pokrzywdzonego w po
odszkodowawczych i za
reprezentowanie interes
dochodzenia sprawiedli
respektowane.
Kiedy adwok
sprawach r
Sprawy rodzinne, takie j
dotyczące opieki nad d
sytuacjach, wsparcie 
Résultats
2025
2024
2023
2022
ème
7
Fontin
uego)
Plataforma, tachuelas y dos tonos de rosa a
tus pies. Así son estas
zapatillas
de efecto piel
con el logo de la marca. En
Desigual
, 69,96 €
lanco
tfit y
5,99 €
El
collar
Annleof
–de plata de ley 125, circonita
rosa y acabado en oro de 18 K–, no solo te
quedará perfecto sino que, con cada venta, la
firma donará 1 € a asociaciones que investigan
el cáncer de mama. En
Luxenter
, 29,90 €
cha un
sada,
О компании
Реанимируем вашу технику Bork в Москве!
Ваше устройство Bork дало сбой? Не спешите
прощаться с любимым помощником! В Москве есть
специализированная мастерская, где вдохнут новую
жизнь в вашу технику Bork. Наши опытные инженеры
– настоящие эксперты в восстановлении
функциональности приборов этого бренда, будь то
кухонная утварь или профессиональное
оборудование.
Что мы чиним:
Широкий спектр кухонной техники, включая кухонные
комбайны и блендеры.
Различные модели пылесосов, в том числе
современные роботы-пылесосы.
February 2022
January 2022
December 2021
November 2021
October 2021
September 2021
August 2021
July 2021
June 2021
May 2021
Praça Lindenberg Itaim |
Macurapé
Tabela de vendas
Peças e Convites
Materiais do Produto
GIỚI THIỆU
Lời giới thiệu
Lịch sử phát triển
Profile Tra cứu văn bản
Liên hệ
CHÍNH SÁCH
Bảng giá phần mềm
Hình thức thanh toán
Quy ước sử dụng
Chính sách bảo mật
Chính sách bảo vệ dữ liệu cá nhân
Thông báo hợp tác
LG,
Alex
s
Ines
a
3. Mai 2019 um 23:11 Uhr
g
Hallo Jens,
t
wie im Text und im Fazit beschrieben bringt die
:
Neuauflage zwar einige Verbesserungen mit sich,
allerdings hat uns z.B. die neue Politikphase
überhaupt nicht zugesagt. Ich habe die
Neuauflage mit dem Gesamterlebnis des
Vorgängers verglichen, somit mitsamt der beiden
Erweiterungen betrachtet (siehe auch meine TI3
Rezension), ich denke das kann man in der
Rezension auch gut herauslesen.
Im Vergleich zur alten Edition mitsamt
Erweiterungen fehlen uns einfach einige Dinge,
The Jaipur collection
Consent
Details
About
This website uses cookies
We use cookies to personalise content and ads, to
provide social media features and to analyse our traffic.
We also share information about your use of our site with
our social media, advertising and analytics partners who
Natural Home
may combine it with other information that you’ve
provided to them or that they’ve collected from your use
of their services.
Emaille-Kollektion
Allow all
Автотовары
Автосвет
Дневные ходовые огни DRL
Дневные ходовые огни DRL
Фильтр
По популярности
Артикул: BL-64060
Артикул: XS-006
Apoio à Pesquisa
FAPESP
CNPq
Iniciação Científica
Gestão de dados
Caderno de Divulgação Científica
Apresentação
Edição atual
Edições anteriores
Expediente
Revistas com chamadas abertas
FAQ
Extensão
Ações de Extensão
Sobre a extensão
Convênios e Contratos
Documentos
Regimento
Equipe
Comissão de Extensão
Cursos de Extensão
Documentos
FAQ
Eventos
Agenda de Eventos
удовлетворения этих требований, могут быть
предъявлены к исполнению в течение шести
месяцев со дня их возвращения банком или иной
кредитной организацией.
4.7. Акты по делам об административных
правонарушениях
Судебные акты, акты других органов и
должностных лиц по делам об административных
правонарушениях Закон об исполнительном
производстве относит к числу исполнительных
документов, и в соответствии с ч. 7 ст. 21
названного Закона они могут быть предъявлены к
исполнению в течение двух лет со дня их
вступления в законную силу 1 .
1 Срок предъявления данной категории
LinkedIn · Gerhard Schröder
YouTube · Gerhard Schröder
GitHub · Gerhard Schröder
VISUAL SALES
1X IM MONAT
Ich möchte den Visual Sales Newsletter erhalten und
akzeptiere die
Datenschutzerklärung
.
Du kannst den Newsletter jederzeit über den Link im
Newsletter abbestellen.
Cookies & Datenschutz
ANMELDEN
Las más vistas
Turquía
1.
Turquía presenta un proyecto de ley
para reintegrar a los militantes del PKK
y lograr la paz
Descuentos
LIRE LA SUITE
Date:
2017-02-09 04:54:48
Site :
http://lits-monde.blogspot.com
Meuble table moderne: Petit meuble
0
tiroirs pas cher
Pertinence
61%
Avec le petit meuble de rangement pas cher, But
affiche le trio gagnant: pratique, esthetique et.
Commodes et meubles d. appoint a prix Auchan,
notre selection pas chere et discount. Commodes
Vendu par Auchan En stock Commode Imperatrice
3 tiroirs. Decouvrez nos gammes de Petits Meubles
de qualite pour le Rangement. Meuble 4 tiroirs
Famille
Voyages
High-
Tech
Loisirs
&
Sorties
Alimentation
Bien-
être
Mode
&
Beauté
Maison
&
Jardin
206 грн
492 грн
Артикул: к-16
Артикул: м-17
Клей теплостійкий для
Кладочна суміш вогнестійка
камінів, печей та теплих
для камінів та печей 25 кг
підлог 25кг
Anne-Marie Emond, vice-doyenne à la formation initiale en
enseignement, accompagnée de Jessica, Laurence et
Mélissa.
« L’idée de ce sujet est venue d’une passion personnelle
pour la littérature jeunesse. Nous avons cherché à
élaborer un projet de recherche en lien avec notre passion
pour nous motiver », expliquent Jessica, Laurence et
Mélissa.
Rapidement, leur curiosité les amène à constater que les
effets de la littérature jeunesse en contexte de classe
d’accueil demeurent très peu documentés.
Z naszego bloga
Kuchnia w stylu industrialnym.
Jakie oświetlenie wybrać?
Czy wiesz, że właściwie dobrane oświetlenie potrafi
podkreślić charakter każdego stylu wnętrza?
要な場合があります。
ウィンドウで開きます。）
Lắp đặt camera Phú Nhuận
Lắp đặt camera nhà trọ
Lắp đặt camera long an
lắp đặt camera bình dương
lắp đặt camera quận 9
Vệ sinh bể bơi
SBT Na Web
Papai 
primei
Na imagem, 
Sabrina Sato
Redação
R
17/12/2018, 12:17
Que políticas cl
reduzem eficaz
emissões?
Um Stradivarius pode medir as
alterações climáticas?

____

PROBLEM DETAILS →
A number is the only answer here: how many lines of the material above contain "Newsletter"?

THE ANSWER →
3